Fig 3Identification of the histidinol-phosphatase gene.
(A) An overview of the histidine biosynthesis pathway, converting 5-phosphoribosyl diphosphate (PRPP) to L-histidine. Note that ZMO1500 and ZMO1502 are subunits associated with the same reaction. Highlighted in red is the gap-filled histidinol-phosphatase reaction lacking an annotated gene. (B) Boxplot of the cofitness values for genes with known histidine biosynthesis genes. Cofitness of the genes in the histidine pathway with the eight genes of the histidine pathway are shown on the left. Candidate genes for the histidinol-phosphatase reaction (i.e., those with the highest average cofitness to the known genes) are shown on the right. The low cofitness outlier in all cases (except ZMO1551) corresponds to the cofitness with the ZMO0421 gene. (C) Growth experiments showed the ZMO1518::Tn5 mutant was a histidine auxotroph that could be rescued by complementation with ZMO1518 on a plasmid. Phenotypes are categorized as growth (++), weak growth (+), and no growth (-). (D) Growth experiments in E. coli ΔhisB demonstrate that ZMO1518 encodes a histidinol-phosphatase. Note that in E. coli, hisB has two functions catalyzing both the sixth and eighth steps in histidine biosynthesis, and therefore the E. coli ΔhisB knockout requires complementation with both ZMO1503 and ZMO1518.

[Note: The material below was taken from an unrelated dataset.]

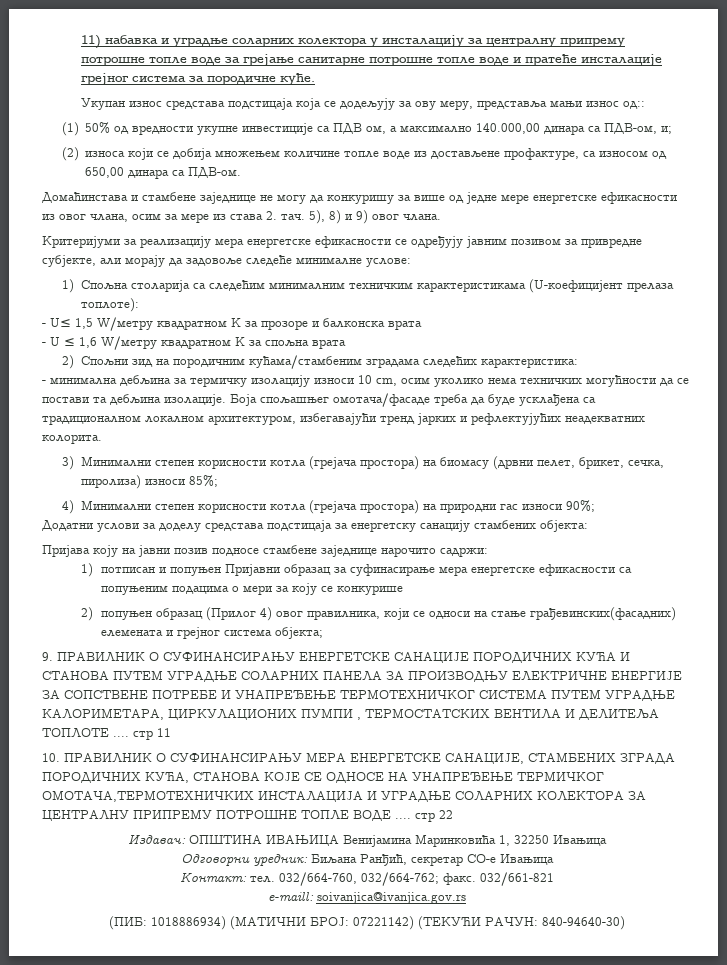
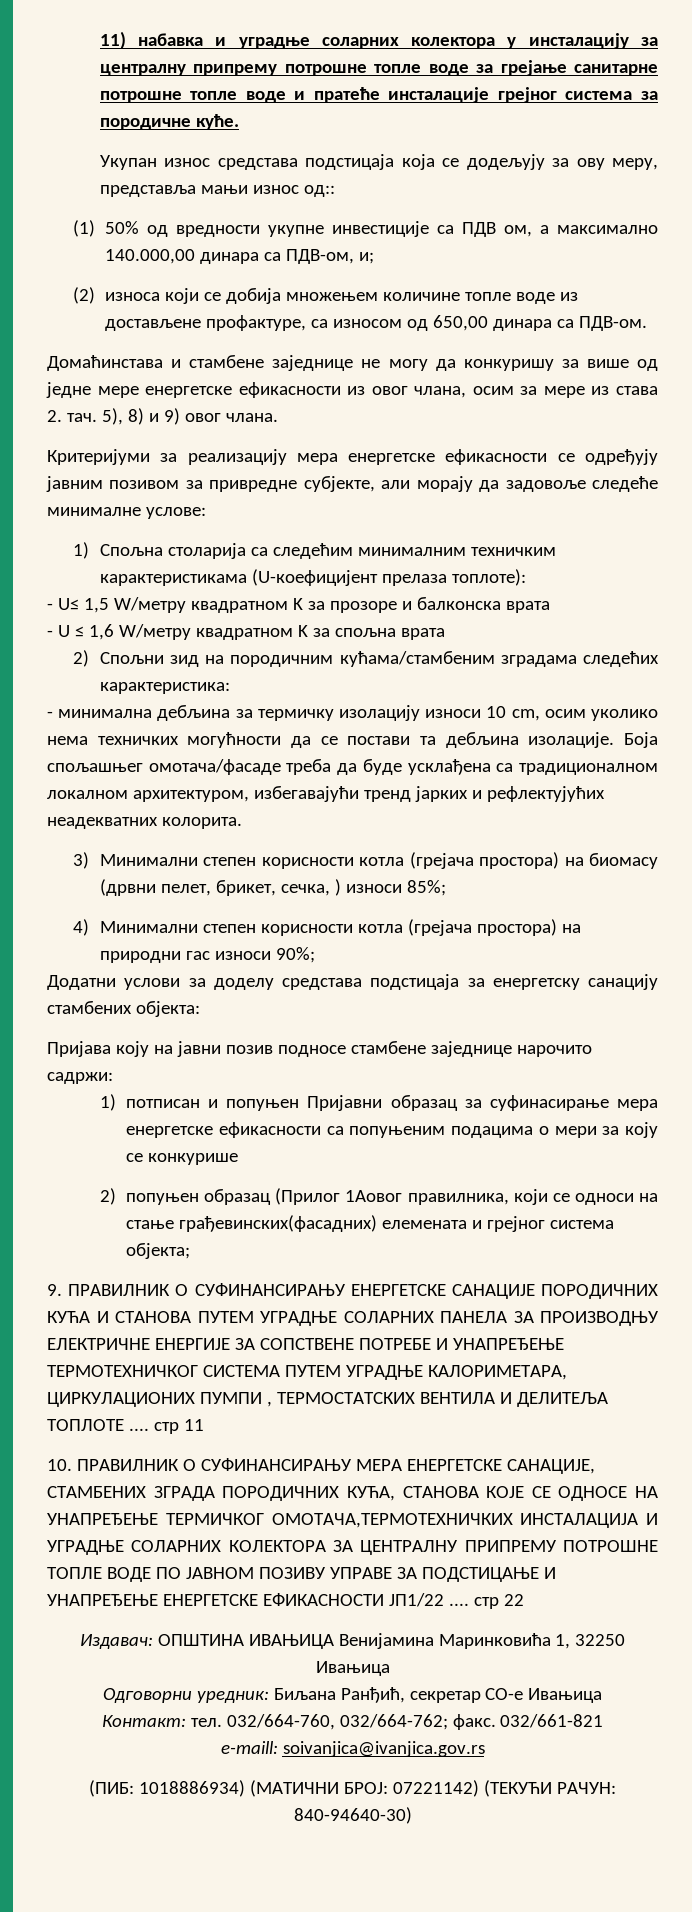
[81,475,142,489] пиролиза) -> [334,879,341,896] )
[260,607,304,621] 4) овог -> [345,1190,403,1202] 1Аовог
(391, 815) none -> [155,1567,556,1582] [47,1593,444,1607] ПО ЈАВНОМ ПОЗИВУ УПРАВЕ ЗА ПОДСТИЦАЊЕ И УНАПРЕЂЕЊЕ ЕНЕРГЕТСКЕ ЕФИКАСНОСТИ ЈП1/22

Summary of identified genes.
| Experimental Activity | Identification Method | MEGS host | Previous KEGG Annotation | |
|---|---|---|---|---|
| ZMO0201 | Glutamine amidotransferase of 4-amino-4-deoxychorismate synthase (isozyme) | MEGS | Δ | Glutamine amidotransferase of anthranilate synthase |
| ZMO0563 | Chorismate-pyruvate lyase | MEGS | Δ | Chorismate mutase |
| ZMO1008 | Erythronate-4-phosphate dehydrogenase | MEGS | Δ | FAD linked oxidase domain protein |
| ZMO1518 | Histidinol phosphatase | Bar-Seq Correlation | N/A | Inositol-monophosphatase |
| ZMO1916 | Pimeloyl-ACP methyl ester esterase | MEGS | Δ | Conserved Hypothetical Protein |
Fig 4Pairwise cofitness in poorly correlating modules.
The seven poorly correlating modules are represented as node and edge plots. Each node (black square) is a gene within the module, while each edge between nodes represents the cofitness for that pair of genes. Edges in blue represent positive cofitness and edges in red negative cofitness. Edge thickness correspond to the value of cofitness. These pairwise cofitness values are shown for smaller modules. In Module 45, the gene ZMO1008 was identified via MEGS during model development and is shown here with dashed lines.